Proponents also worked hard to ensure that the €3 million project—roughly equivalent to US$3.7 million—made financial sense and offered a reasonable return on investment.

“It was an interesting project in that this was really homegrown,” says Andrew Hyland, public policy and government relations manager for Google’s European data centers. “The folks at Saint-Ghislain fought hard for this at the local level because they saw something in this project. And they pushed and pushed until it became a reality.”

Building local momentum for renewables

An interesting byproduct of projects like the Saint-Ghislain solar plant is the momentum they can generate within the community.

“We originally thought this would be a fairly small production,” Hyland says. “But just before it opened, we realized the plant is comparatively bigger than we thought. In fact, it’s one of the three largest solar facilities in the Walloon region of Belgium. It’s a big deal to the community, because we’re not just investing in the data center but also in a cutting-edge solar farm.”

Projects like these put Saint-Ghislain and Belgium as a whole on the map as digital front-runners—regions whose digital expertise and environmental infrastructure make them attractive to other large tech investors.

The solar site is also a visible example of Google’s commitment to renewable energy. “You see the solar panels as soon as you start approaching our facility,” Deprez says. “It’s more tangible than an offshore wind farm in the North Sea, which few people have the opportunity to see and which isn’t obviously connected to Google. While the on-site solar plant is relatively small for Google, it makes it easier for people to know we practice what we preach.”

This, in turn, creates more interest in renewable energy among local leaders and community members. Hyland cites a wind farm in the Netherlands that Google announced two years before it became operational. “I revisited the community once the farm opened,” he says. “And in those two years, local leaders had grown much more interested in helping consumers generate renewable power of their own. It sparked local interest, and grant applications for renewable projects increased.”

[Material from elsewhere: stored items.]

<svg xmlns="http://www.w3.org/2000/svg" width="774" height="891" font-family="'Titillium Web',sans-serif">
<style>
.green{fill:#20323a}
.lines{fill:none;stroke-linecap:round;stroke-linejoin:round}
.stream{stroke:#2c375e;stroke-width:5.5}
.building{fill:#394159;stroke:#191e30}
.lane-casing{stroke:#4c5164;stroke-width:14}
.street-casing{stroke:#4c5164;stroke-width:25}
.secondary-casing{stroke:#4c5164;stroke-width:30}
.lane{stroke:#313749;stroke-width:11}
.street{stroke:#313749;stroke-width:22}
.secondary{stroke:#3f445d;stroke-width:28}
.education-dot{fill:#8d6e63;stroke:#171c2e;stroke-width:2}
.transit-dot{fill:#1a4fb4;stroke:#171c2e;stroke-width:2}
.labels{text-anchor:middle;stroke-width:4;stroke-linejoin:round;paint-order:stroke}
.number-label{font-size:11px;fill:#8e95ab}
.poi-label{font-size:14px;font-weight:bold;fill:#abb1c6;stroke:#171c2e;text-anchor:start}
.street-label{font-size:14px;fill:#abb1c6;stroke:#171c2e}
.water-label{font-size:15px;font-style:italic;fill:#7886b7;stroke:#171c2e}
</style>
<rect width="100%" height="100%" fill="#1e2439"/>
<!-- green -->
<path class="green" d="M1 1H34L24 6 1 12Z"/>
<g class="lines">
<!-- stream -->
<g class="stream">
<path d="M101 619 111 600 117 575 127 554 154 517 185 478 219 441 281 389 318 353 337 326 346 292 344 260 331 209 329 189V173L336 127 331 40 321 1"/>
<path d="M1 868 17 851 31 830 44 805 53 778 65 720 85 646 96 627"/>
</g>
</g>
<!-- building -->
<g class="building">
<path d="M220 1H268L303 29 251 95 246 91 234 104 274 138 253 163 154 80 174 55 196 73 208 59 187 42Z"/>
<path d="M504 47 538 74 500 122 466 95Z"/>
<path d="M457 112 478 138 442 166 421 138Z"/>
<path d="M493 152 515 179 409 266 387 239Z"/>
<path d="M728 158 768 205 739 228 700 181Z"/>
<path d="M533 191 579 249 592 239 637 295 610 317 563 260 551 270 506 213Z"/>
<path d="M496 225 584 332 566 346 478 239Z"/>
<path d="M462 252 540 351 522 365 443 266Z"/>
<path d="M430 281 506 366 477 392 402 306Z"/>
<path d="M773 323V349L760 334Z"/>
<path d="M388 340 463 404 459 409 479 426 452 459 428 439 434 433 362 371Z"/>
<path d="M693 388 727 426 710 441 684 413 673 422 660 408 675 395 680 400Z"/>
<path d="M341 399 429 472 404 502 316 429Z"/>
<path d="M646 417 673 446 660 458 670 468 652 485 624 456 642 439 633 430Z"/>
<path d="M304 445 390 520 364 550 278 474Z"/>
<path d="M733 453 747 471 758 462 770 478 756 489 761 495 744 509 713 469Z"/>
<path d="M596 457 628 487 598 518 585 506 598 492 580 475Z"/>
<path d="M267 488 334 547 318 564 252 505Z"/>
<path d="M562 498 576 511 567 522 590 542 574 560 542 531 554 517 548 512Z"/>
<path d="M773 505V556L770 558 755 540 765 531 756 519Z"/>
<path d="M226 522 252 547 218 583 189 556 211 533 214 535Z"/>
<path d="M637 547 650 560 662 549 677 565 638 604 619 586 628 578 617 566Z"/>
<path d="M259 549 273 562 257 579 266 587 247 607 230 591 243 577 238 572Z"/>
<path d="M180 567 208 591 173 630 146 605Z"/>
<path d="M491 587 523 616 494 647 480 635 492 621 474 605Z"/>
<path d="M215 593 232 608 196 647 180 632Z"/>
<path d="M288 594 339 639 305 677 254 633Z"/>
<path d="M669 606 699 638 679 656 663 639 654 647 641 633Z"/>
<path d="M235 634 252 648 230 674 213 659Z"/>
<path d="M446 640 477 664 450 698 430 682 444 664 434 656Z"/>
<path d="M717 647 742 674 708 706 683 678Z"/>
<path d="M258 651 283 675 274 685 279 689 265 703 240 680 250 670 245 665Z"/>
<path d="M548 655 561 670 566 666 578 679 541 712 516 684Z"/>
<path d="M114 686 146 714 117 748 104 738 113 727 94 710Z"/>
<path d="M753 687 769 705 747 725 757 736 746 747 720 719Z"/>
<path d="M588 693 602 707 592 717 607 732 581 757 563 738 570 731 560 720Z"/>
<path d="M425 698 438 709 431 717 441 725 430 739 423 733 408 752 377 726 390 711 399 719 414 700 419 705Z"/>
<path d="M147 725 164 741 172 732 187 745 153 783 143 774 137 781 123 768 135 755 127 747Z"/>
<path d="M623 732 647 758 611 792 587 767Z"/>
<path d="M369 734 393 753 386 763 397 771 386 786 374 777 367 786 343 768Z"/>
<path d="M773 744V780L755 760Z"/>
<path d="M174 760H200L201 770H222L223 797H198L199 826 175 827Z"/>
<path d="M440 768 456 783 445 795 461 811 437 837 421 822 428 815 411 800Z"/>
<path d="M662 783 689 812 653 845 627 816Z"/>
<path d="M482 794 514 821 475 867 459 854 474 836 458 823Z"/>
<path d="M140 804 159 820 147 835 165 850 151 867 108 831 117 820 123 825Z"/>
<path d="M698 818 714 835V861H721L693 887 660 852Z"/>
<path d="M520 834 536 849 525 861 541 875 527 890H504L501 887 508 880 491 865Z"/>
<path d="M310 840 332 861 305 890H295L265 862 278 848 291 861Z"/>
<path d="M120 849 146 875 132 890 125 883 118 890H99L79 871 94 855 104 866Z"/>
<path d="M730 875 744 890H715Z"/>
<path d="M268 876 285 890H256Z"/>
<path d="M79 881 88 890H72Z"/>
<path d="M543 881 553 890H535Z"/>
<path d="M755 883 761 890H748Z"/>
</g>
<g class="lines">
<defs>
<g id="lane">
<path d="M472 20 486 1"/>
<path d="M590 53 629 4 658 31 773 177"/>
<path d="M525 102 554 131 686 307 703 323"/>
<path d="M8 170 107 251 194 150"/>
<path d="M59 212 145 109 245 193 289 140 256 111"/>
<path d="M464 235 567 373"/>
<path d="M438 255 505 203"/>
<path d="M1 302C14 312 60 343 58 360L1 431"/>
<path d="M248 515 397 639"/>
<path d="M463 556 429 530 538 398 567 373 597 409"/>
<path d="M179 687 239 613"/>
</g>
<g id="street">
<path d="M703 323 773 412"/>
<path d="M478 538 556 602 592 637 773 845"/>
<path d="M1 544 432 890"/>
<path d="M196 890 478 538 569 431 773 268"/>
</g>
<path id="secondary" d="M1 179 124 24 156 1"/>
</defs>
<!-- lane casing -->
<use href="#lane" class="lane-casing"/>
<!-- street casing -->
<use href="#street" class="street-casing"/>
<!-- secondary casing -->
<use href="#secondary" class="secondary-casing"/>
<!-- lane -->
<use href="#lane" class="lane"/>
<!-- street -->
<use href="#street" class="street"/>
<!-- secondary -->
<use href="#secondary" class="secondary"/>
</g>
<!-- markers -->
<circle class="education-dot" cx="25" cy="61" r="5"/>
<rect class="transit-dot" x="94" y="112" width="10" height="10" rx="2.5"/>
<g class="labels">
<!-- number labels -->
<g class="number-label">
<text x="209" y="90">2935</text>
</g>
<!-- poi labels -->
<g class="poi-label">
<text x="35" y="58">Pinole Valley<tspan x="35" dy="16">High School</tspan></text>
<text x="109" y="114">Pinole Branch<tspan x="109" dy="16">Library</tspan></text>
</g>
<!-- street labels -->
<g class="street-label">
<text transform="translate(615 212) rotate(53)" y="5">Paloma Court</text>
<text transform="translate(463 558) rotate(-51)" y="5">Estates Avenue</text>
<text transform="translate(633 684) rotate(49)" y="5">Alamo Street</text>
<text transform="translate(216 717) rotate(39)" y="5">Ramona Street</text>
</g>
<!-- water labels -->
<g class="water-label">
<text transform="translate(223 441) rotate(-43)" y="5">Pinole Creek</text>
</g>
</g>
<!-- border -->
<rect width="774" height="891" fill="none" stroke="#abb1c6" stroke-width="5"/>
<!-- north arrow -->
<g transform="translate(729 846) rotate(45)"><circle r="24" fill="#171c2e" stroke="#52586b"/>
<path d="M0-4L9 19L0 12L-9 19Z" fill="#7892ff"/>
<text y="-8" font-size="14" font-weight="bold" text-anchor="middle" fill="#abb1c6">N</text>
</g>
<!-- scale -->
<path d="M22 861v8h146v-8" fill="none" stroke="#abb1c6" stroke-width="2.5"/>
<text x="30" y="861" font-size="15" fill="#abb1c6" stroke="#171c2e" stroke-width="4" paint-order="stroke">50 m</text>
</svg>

The Saint-Ghislain project is still new, so it’s too early to say if the local community will respond similarly. But the team in Belgium is optimistic.

The solar project also reveals the potential for tech companies to shape our energy future by insisting there’s a better way.

“The digital economy goes hand in hand with the rapid movement towards renewable energy,” says Fabien Vieau, principal of European energy market development at Google. “Our clean energy policies are a clear example of that. We helped pioneer new corporate purchasing structures for renewable energy. We just installed a solar plant at a data center site. We keep making leaps by asking what more we can do.

“For Google, the big question is, What’s next?”